This repository contains implementations of various machine learning models to predict the impact of mutations using mutation data and protein sequence data. The models implemented are:
- Random Forest
- Support Vector Machine (SVM)
- Convolutional Neural Network (CNN)
- Gated Recurrent Unit (GRU)
Two main datasets are used in this project:
- Mutation Data: Contains information about mutations in BRCA1 and BRCA2 genes.
- Protein Data: Contains protein sequences related to BRCA1 and BRCA2 genes.
The Random Forest model was trained using the mutation data. The model achieved the following accuracy across 5-fold cross-validation:
- Average Accuracy: 0.95
The SVM model was trained using the mutation data.
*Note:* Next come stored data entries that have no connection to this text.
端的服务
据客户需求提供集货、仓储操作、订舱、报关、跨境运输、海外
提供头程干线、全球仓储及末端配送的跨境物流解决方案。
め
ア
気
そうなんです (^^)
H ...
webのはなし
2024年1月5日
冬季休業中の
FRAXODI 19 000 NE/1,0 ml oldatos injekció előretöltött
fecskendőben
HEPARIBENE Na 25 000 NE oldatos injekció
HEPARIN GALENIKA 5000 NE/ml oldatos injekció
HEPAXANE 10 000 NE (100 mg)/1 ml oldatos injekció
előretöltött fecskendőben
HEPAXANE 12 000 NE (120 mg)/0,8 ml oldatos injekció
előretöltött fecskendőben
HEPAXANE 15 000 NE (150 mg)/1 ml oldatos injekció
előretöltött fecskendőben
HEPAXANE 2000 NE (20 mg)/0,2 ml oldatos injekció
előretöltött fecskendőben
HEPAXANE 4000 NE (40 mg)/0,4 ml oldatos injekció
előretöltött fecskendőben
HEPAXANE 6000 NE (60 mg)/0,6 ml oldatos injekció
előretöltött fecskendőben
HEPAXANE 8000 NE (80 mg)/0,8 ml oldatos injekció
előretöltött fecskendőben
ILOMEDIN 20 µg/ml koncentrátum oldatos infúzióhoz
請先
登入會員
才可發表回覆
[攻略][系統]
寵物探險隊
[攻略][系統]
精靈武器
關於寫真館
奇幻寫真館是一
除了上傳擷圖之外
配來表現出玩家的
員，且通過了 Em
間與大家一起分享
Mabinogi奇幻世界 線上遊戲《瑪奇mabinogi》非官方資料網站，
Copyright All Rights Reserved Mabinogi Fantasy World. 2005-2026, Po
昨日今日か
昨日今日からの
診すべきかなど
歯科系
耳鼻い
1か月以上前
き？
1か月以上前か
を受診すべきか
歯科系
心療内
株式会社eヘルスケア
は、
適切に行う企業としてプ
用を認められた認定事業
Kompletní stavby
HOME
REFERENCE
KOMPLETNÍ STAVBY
The model achieved the following accuracy across 5-fold cross-validation:
- Average Accuracy: 0.94
The CNN model was trained using the mutation data. The model achieved the following accuracy across 5-fold cross-validation:
- Average Accuracy: 0.97
The GRU model was trained using the mutation data. The model achieved the following accuracy across 5-fold cross-validation:
- Average Accuracy: 0.97
- Clone the repository:
git clone https://github.com/yonas650/ML-Models-for-Mutation-Impact-analysis.git
- Navigate to the project directory:
cd ML-Models-for-Mutation-Impact-analysis
- Install the required dependencies:
pip install -r requirements.txt
- Run the models:
python random_forest.py python svm.py python cnn.py python gru.py
- Python 3.x
- pandas
- numpy
- scikit-learn
- imbalanced-learn
- xgboost
- torch (for CNN and GRU models)
- matplotlib
- seaborn
This project is licensed under the MIT License.